Ballmer’s philosophy: “How do you make money?

When Microsoft co-founder and then-chief executive Bill Gates hired Ballmer from Procter & Gamble in 1980, it was to be “the business guy, whatever that meant,” Ballmer says. Since that day, his rallying cry has always been “How do you make money? How do you make money? How do you make money?”

And this, in my opinion, is why Microsoft is in trouble right now. Apple’s philosophy is “How do we make the best product?” They figure the money will come if they make great products that people want. And they’re right. Ballmer’s philosophy led them to making shitty products that people felt locked into owning. Those days are quickly coming to an end.

  • I agree on the differing mindsets. Build great products and the money will flow.

  • rogifan

    How do you make money? Design products that people are willing to spend top dollar on, that’s how.

  • CJ

    I worked for Microsoft’s MacBU back in the early 2000s as a Software Test Engineer.
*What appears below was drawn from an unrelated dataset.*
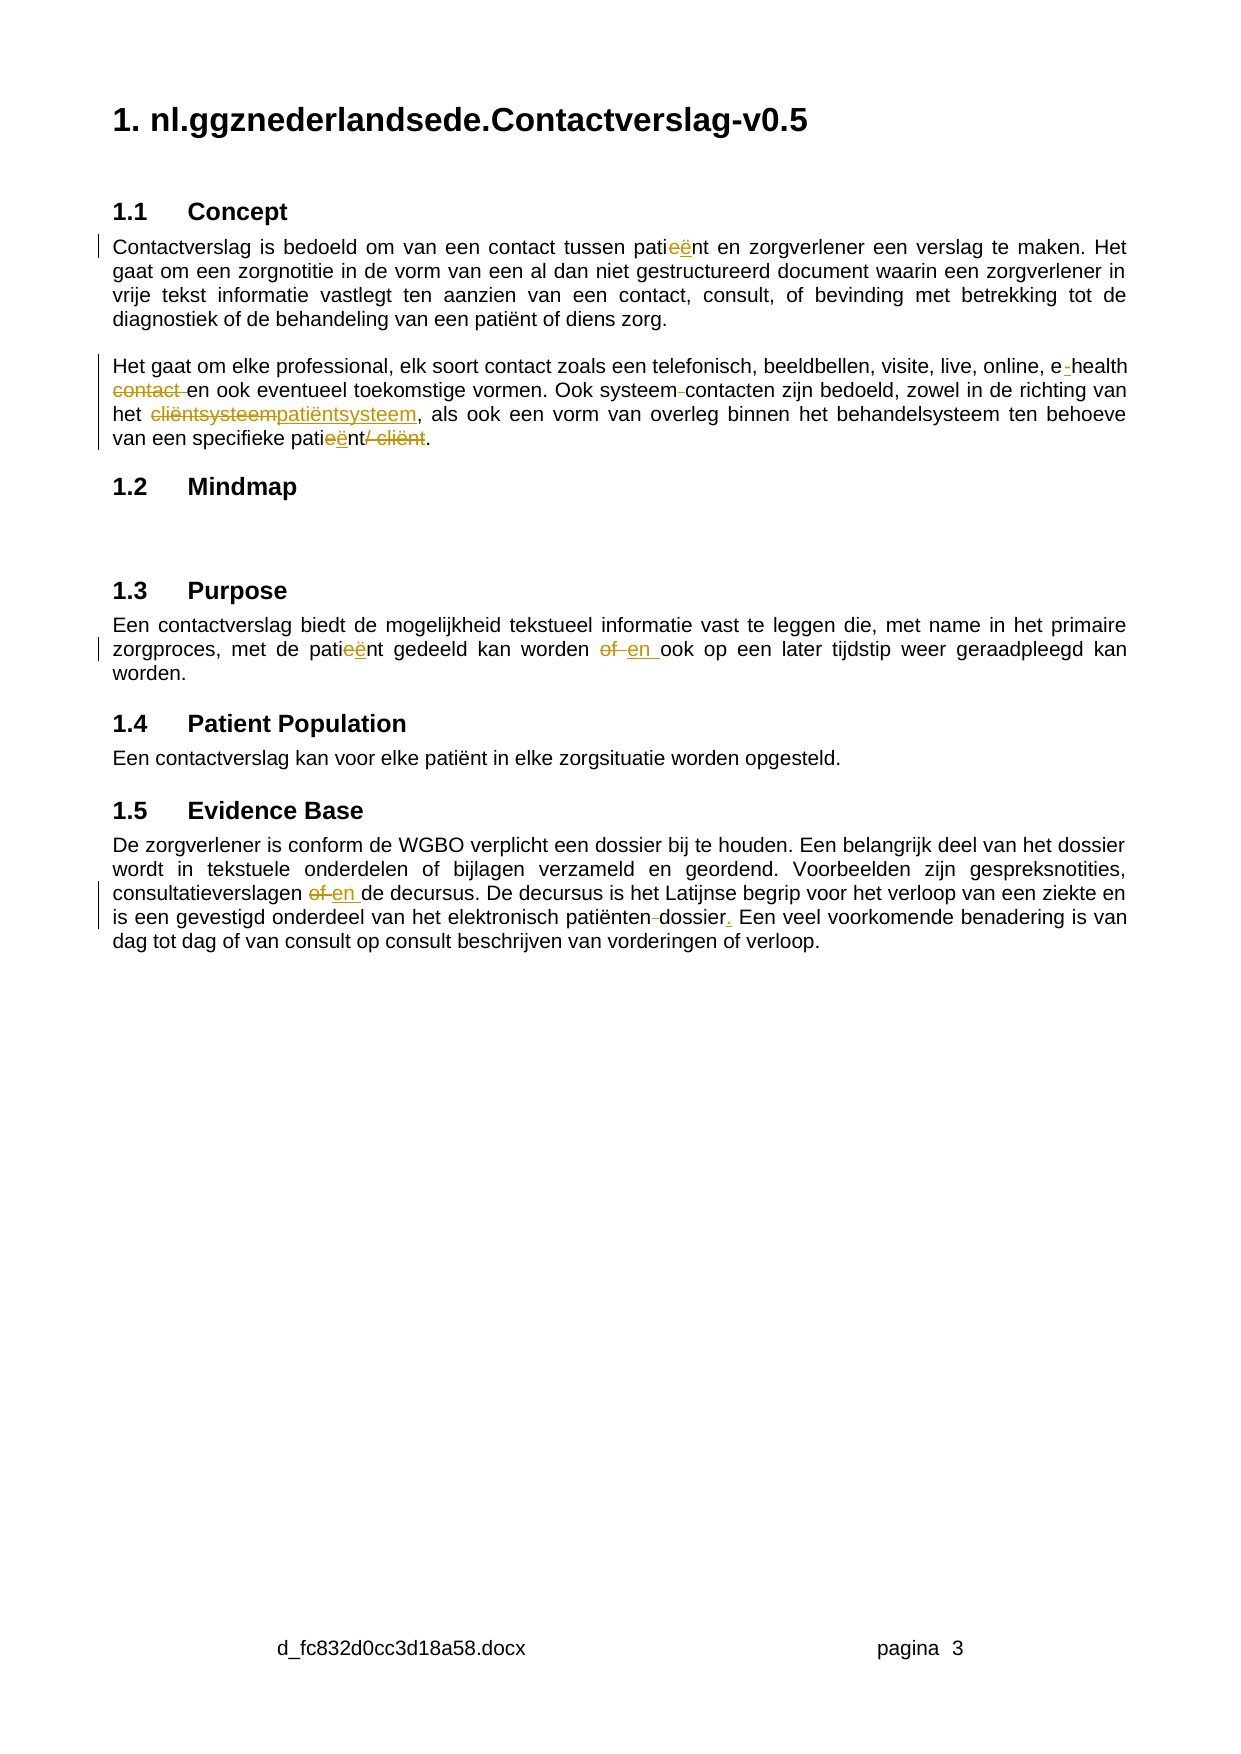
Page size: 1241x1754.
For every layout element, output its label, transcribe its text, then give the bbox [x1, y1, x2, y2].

One day, I went to talk to one of the Product Managers and I asked him, “As a software tester on this team, what should my primary focus be?” Without even having to take time to think about it, he replied, “How to make money for Microsoft.” This wasn’t the answer I was expecting. “Well, I mean,” I said, “I understand that the underlying goal is to make the company money. But on a daily basis, in my job, what should MY primary focus be?” “How to make money for Microsoft.”

    I have no doubt that he has gone on to very important positions within Microsoft. The company wasn’t a good fit for me, though, and I left after two years. I didn’t care about making money for Microsoft, I cared about making great tech products that our users would love and that I could be proud of being a part of building. But that wasn’t the focus of the company or our team.

    It’s no mere coincidence that my stock options were never worth as much as they were the day I joined the company, nor that since leaving Microsoft, I have never again used the products I worked on while I was there.

    • Moeskido

      I’m guessing that’s not the only story you could tell about your time in that company.

  • mvcmendes

    It wasn’t a mantra. He was actually asking everyone.

  • pawhite524

    Coincidentally, the short sightedness was part of what brought General Motors from being the largest producer of automobiles in the early 1980s to its present state. The CEO at the time announced, “GM is not in the business of making cars we are in the business of making money.” I believe Wall St was all over that statement.